Request>
Write out the material again without the pictures, replacing every "series" with "data set" and leaving everything else unchanged.
-*-
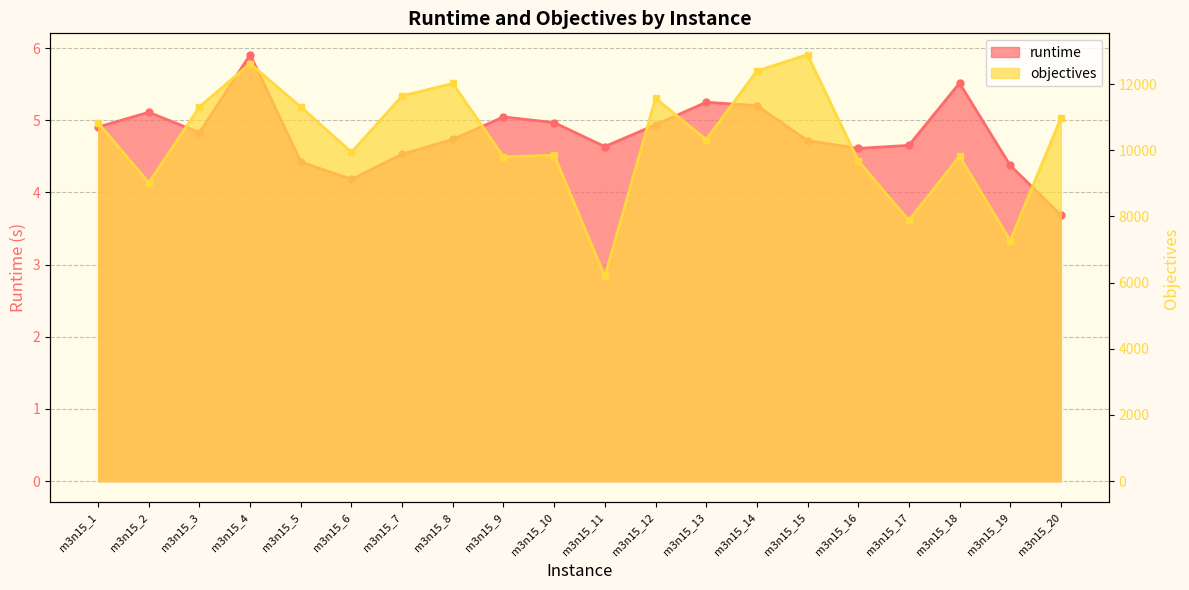

How many values in the runtime series exceed 4?

19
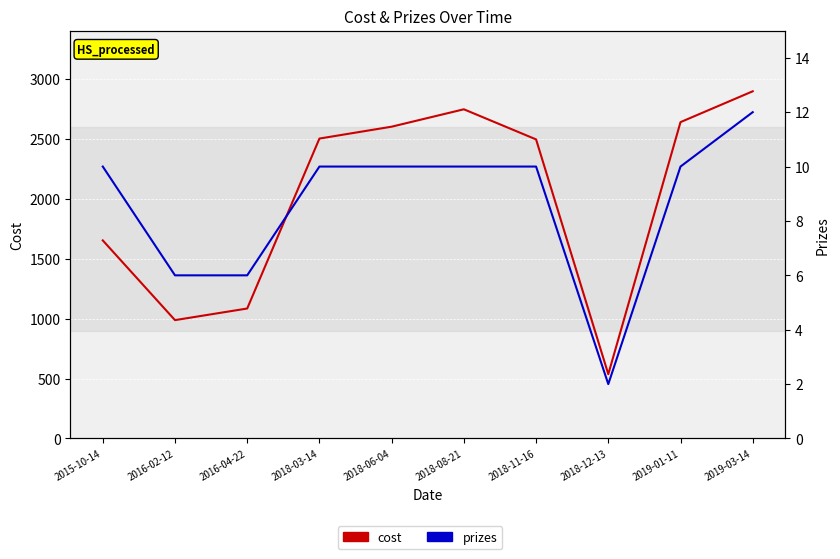

How many lines are shown in the chart?

2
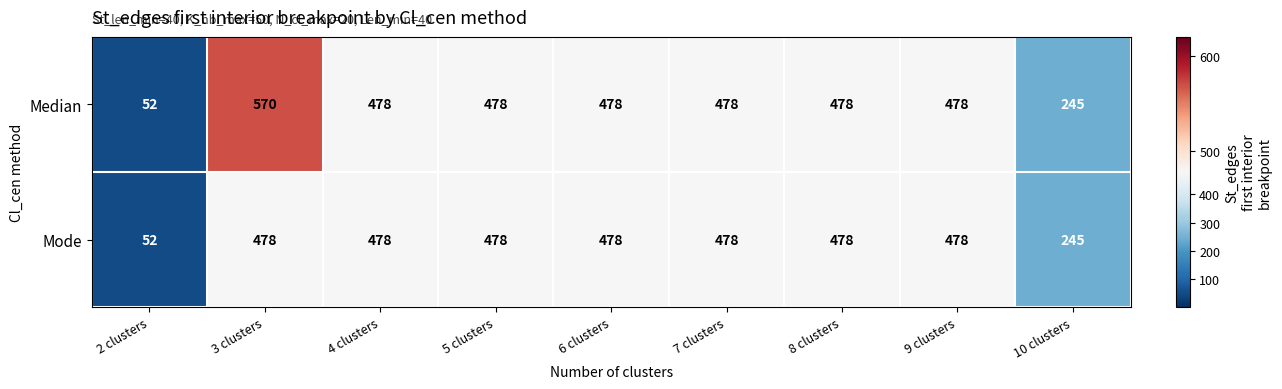

Count the number of data series in this chart.

2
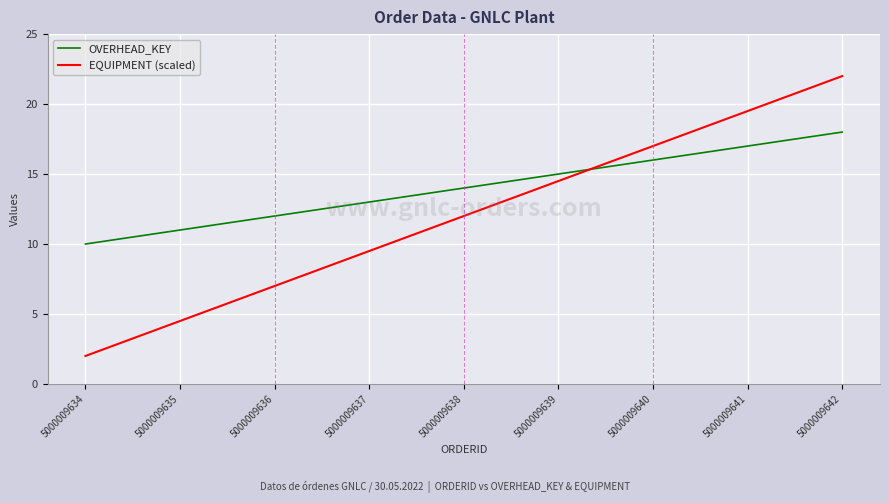

At which category is the sum across all series the highest?

5000009642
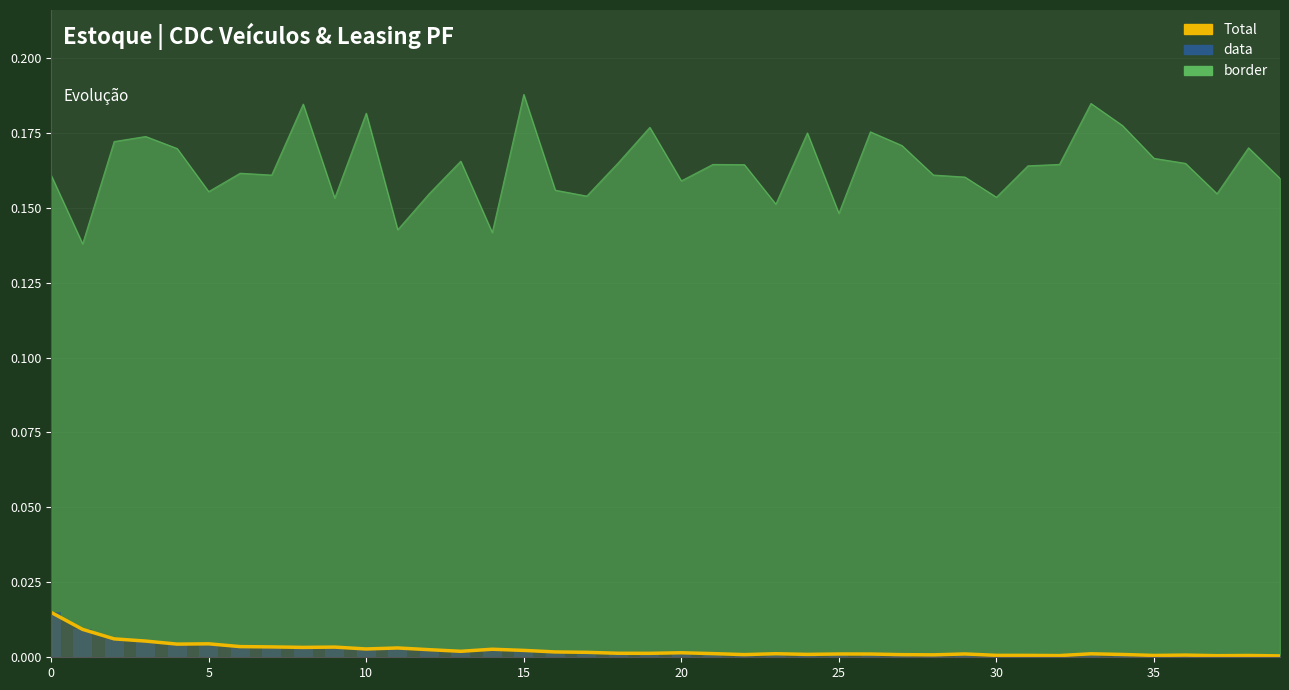

The value at 16 is 0.0. True or false?

False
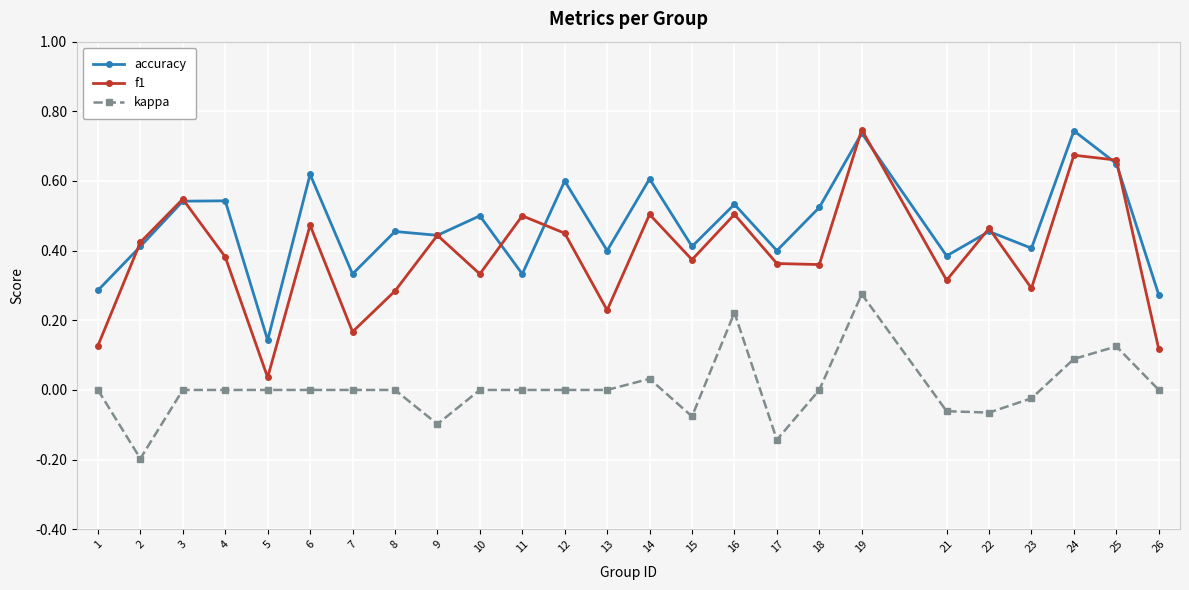

Between 7 and 8, which series saw the biggest shift?

accuracy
-*-
Task solution>
How many values in the runtime data set exceed 4?

19

How many lines are shown in the chart?

2

Count the number of data data set in this chart.

2

At which category is the sum across all data set the highest?

5000009642

The value at 16 is 0.0. True or false?

False

Between 7 and 8, which data set saw the biggest shift?

accuracy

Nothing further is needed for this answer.